About this task: Word for word, restate the lines from the top of the records below through the line with "New Accounting Methods", both included, with no pictures in the result.

Page-level text extractions:
BEGIN

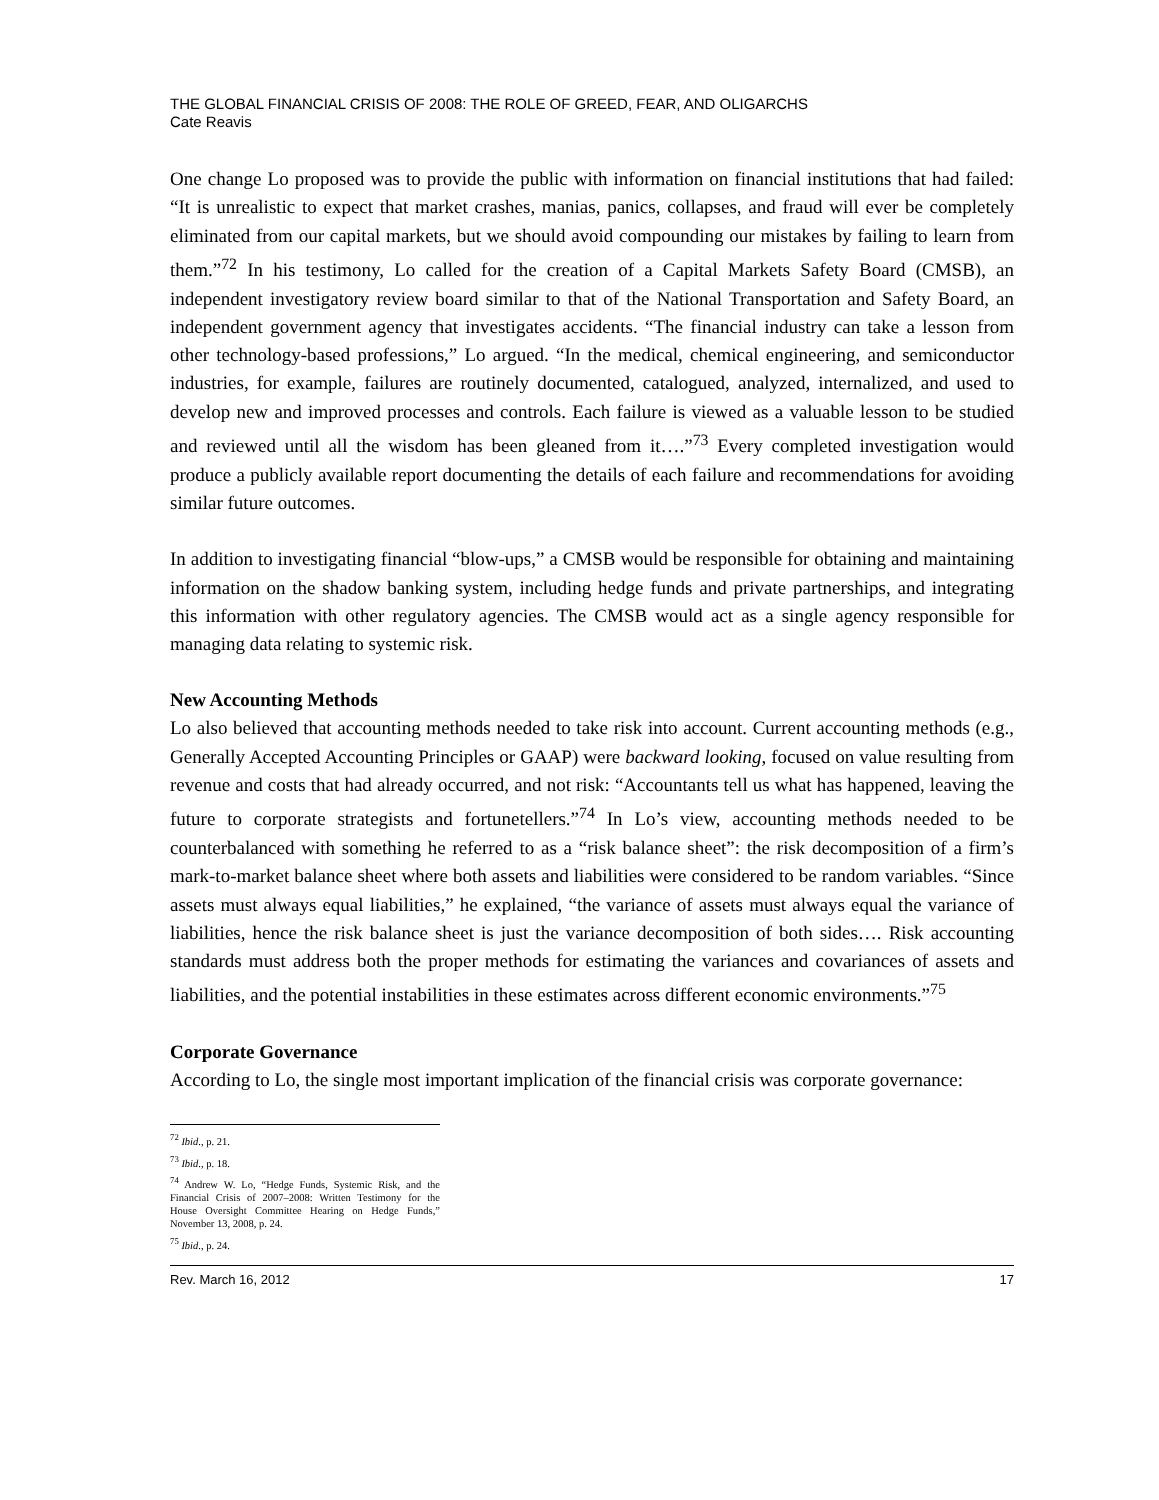THE GLOBAL FINANCIAL CRISIS OF 2008: THE ROLE OF GREED, FEAR, AND OLIGARCHS
Cate Reavis
One change Lo proposed was to provide the public with information on financial institutions that had failed: “It is unrealistic to expect that market crashes, manias, panics, collapses, and fraud will ever be completely eliminated from our capital markets, but we should avoid compounding our mistakes by failing to learn from them.”<sup>72</sup> In his testimony, Lo called for the creation of a Capital Markets Safety Board (CMSB), an independent investigatory review board similar to that of the National Transportation and Safety Board, an independent government agency that investigates accidents. “The financial industry can take a lesson from other technology-based professions,” Lo argued. “In the medical, chemical engineering, and semiconductor industries, for example, failures are routinely documented, catalogued, analyzed, internalized, and used to develop new and improved processes and controls. Each failure is viewed as a valuable lesson to be studied and reviewed until all the wisdom has been gleaned from it….”<sup>73</sup> Every completed investigation would produce a publicly available report documenting the details of each failure and recommendations for avoiding similar future outcomes.
In addition to investigating financial “blow-ups,” a CMSB would be responsible for obtaining and maintaining information on the shadow banking system, including hedge funds and private partnerships, and integrating this information with other regulatory agencies. The CMSB would act as a single agency responsible for managing data relating to systemic risk.
New Accounting Methods
Lo also believed that accounting methods needed to take risk into account. Current accounting methods (e.g., Generally Accepted Accounting Principles or GAAP) were backward looking, focused on value resulting from revenue and costs that had already occurred, and not risk: “Accountants tell us what has happened, leaving the future to corporate strategists and fortunetellers.”<sup>74</sup> In Lo’s view, accounting methods needed to be counterbalanced with something he referred to as a “risk balance sheet”: the risk decomposition of a firm’s mark-to-market balance sheet where both assets and liabilities were considered to be random variables. “Since assets must always equal liabilities,” he explained, “the variance of assets must always equal the variance of liabilities, hence the risk balance sheet is just the variance decomposition of both sides…. Risk accounting standards must address both the proper methods for estimating the variances and covariances of assets and liabilities, and the potential instabilities in these estimates across different economic environments.”<sup>75</sup>
Corporate Governance
According to Lo, the single most important implication of the financial crisis was corporate governance:
<sup>72</sup> Ibid., p. 21.
<sup>73</sup> Ibid., p. 18.
<sup>74</sup> Andrew W. Lo, “Hedge Funds, Systemic Risk, and the Financial Crisis of 2007–2008: Written Testimony for the House Oversight Committee Hearing on Hedge Funds,” November 13, 2008, p. 24.
<sup>75</sup> Ibid., p. 24.
Rev. March 16, 2012 17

END

Exercise response:
THE GLOBAL FINANCIAL CRISIS OF 2008: THE ROLE OF GREED, FEAR, AND OLIGARCHS
Cate Reavis
One change Lo proposed was to provide the public with information on financial institutions that had failed: “It is unrealistic to expect that market crashes, manias, panics, collapses, and fraud will ever be completely eliminated from our capital markets, but we should avoid compounding our mistakes by failing to learn from them.”<sup>72</sup> In his testimony, Lo called for the creation of a Capital Markets Safety Board (CMSB), an independent investigatory review board similar to that of the National Transportation and Safety Board, an independent government agency that investigates accidents. “The financial industry can take a lesson from other technology-based professions,” Lo argued. “In the medical, chemical engineering, and semiconductor industries, for example, failures are routinely documented, catalogued, analyzed, internalized, and used to develop new and improved processes and controls. Each failure is viewed as a valuable lesson to be studied and reviewed until all the wisdom has been gleaned from it….”<sup>73</sup> Every completed investigation would produce a publicly available report documenting the details of each failure and recommendations for avoiding similar future outcomes.
In addition to investigating financial “blow-ups,” a CMSB would be responsible for obtaining and maintaining information on the shadow banking system, including hedge funds and private partnerships, and integrating this information with other regulatory agencies. The CMSB would act as a single agency responsible for managing data relating to systemic risk.
New Accounting Methods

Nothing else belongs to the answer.